Focus on Manatee: Port Manatee becomes a building force for Manatee County
As the new year begins, Port Manatee is building upon its integral role in booming construction in the Manatee County area.
With construction-related commodities moving across Port Manatee docks at a pace approaching 1 million tons a year, Manatee County’s seaport is supporting everything from the paving of wider highways to the erection of homes and office buildings in what continues to be identified as one of the nation’s 10 fastest-growing metropolitan areas.
Granite coming to Port Manatee from Canada and limestone arriving from the Bahamas to augment domestic supplies are being put to use in the widening of Interstate 75 and other Southwest and Central Florida roadway projects, while imported lumber and plywood, as well as aluminum and steel, are among commodities utilized in residential and commercial construction.
Recent developments at Port Manatee supporting this thriving activity include the leasing of a portion of the Martin Marietta property at the port to Orlando-based Prestige Concrete Products, which employs imported materials in the making of concrete blocks used in construction and renovation of bridges and highways, commercial buildings and homes and pools.
Thus, the materials that are shipped into Port Manatee and put to use locally are backing even more family-wage construction jobs for the area, and the building of more houses means heightened demand for a full spectrum of consumer goods, including fruits and vegetables for tables and gasoline for car fuel tanks, that also are among significant Port Manatee imports.

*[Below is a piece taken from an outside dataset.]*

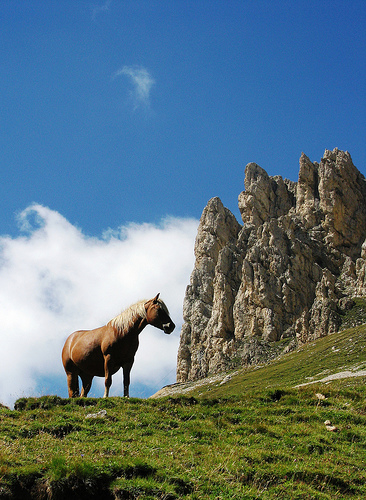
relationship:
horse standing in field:
[36, 289, 182, 406] [12, 357, 364, 498]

The latest figures indicate Port Manatee is supporting more than 24,000 jobs in the area while generating total annual economic impacts of $2.3 billion. The region’s sustained building boom – and Port Manatee’s support of it – should translate to still greater such impacts.
Among a host of record-breaking throughput numbers, statistics for the fiscal year ended Sept. 30, 2017, show 868,900 tons of construction-related commodities imported into Port Manatee, up 32 percent from the preceding 12-month period. The goods include granite, fly ash, aluminum, limestone, lumber, slag, plywood and steel, including reinforcing bars known as rebar.

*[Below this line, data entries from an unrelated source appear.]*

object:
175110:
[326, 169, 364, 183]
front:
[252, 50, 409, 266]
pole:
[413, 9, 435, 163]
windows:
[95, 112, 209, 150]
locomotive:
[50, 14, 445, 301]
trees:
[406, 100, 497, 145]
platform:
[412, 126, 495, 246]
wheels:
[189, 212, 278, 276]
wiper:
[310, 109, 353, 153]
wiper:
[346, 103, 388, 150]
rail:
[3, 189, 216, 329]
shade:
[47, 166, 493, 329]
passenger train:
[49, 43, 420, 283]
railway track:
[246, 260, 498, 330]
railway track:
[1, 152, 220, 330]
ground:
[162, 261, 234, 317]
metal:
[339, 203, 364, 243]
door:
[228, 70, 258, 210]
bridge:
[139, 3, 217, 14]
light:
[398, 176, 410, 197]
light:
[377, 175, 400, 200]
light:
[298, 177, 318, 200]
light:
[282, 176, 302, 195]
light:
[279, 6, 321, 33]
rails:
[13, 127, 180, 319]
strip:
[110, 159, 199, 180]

Of further note is the fact that, by being buoyed by a diverse range of cargos, Port Manatee is ideally positioned to sustain its broad-based growth – and the overall growth of the region – without tenuous reliance upon a single commodity from a lone trade partner.
In 2018, we look forward to furthering Port Manatee’s vital role in the flourishing of the Manatee County area, and we share our sincere wishes that you and yours will continue to abundantly benefit from the blessings we enjoy.